Below is my conversation with Oxana, a well-established personal trainer with multiple certifications and a large clientele in San Francisco. Prior to the shelter-in-place orders, her sessions were held entirely in a private gym, available only to personal trainers and their clients. Trainers pay a facility use fee for sessions held in the gym.

Q:How is your practice doing in this lockdown?

In the first couple of weeks, my training sessions dropped to zero. People were trying to figure out their lives under lockdown. All gyms were closed. But then clients started to come back, one by one, for out-of-gym training. I’m now back to nearly my pre-lockdown number of sessions [this is about 5 weeks from the start of the lockdown in California]. I now work with clients in different ways: outdoors in parks, in their homes, and some on Zoom.I was skeptical that the out-of-gym sessions would work. But with planning and using equipment creatively, they’re working pretty well. In fact, about half my clients have told me they actually prefer the out-of-gym workouts because they’re much more convenient.

Cleaning the exercise equipment after each use, and distancing from the client are big inconveniences. But everybody is getting used to it. People who work with a personal trainer are pretty motivated.

I know that a lot of gyms, some equipment companies, and some trainers, are doing classes or lessons online. Some of these are live, but most of them are recorded. I’ve watched a lot of the recorded sessions, and I don’t think they’re very good. It’s only a fraction of what you get with a live session. I’ve been surprised at how well Zoom sessions are working, for both my clients and me.

Q:How is your financial situation?

My cash flow is less than I want it to be. However, that is slightly offset by the fact that when I do training sessions now, they’re outside of the gym (where I have to pay a facilities use fee for each session). So I’m not paying any facilities fees. [Note: The private gym is also a small business, which of course now has no revenues. We hope to talk with the owner of the gym in another conversation.]
I’m charging a bit less for Zoom sessions than for in-person sessions, which seems fair to my clients.

Q: Do you expect to apply for a government-guaranteed emergency loan (such as a loan under the Paycheck Protection Program)?

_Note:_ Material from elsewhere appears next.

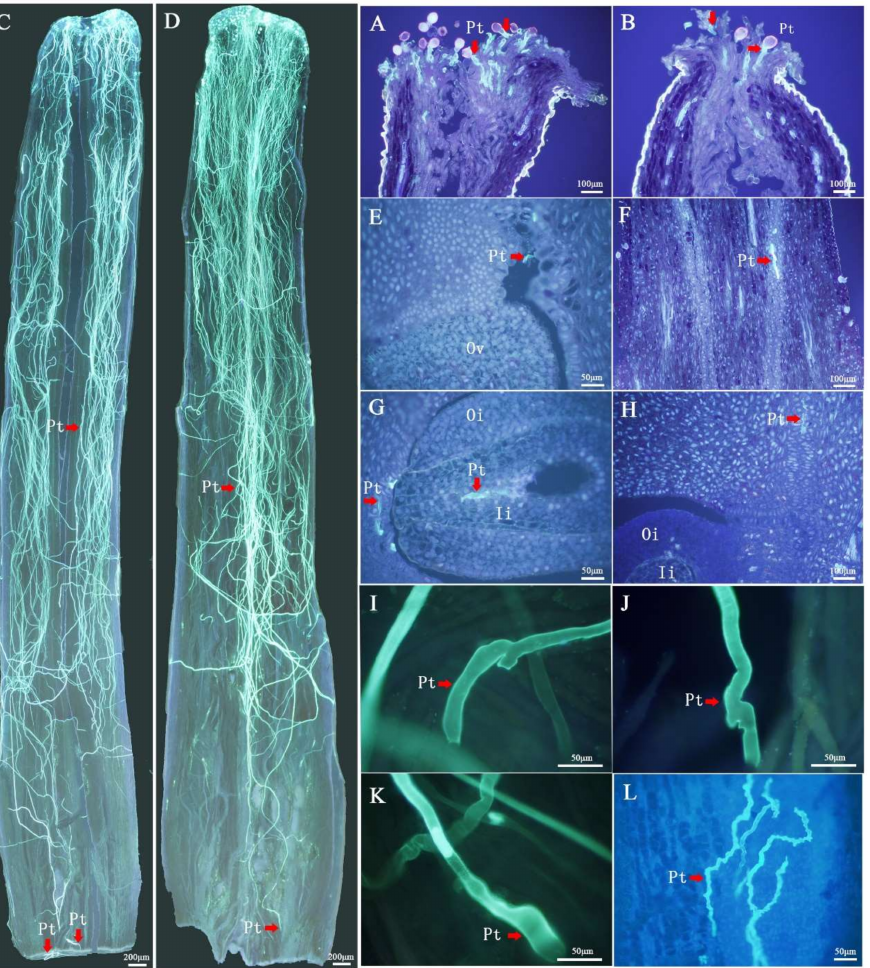
Figure 1. Pollen tube growth from 2 h to 72 h in the pistil after self- and cross-pollination in Camellia oleifera . ( A ) Pollen grain germination on stigma at 2 h after cross-pollination (CP) (100 × ). ( B ) Pollen grain germination on stigma at 2 h after self-pollination (SP) (100 × ). ( C ) Pollen tube growth to the base of the style at 48 h after CP (40 × ). ( D ) Pollen tube growth to the base of the style at 48 h after SP (40 × ). ( E ) Pollen tube growth to the upper part of ovary at 48 h after CP (200 × ). ( F ) Pollen tube growth to ovary at 48 h after SP (100 × ). ( G ) Pollen tube growth to ovule at 72 h after CP (200 × ). ( H ) Pollen tube growth to ovary at 72 h after SP (100 × ). ( I – K ) Abnormally shaped pollen tubes at the base of style after SP. ( L ) Abnormally shaped pollen tube at the upper part of ovary after SP. Pt = pollen tube, Es = embryo sac, Oi = outer integument and Ii = inner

I don’t plan to. I don’t have employees, so I’m a lower priority. Even if I was eligible, I’d try to avoid it. There’s always a lot of paperwork involved, and the programs seem disorganized.

Q: Do you expect to use more digital technology once things return to normal?

Absolutely. I think I’ll do several things differently:

  • I’m going to get a higher presence online, including a website, probably an Instagram account, and maybe a page on Facebook.
  • My practice will definitely be different once the crisis is over. I’d guess that half of my training sessions will be outside the gym. And maybe one-quarter of the total will be on Zoom. I think these will be permanent changes.


BuzzBoardFull disclosure: The personal trainer in this interview is my own trainer, Oxana. Since the beginning of the lockdown in San Francisco, we’ve moved our sessions outdoors, to public parks. We like being outdoors so much that even once the gyms reopen, we’re going to continue with half our sessions outdoors. In fact, most of her other clients are going to do the same. That means that the fees she pays to the owner of the private gym will permanently drop by 50%.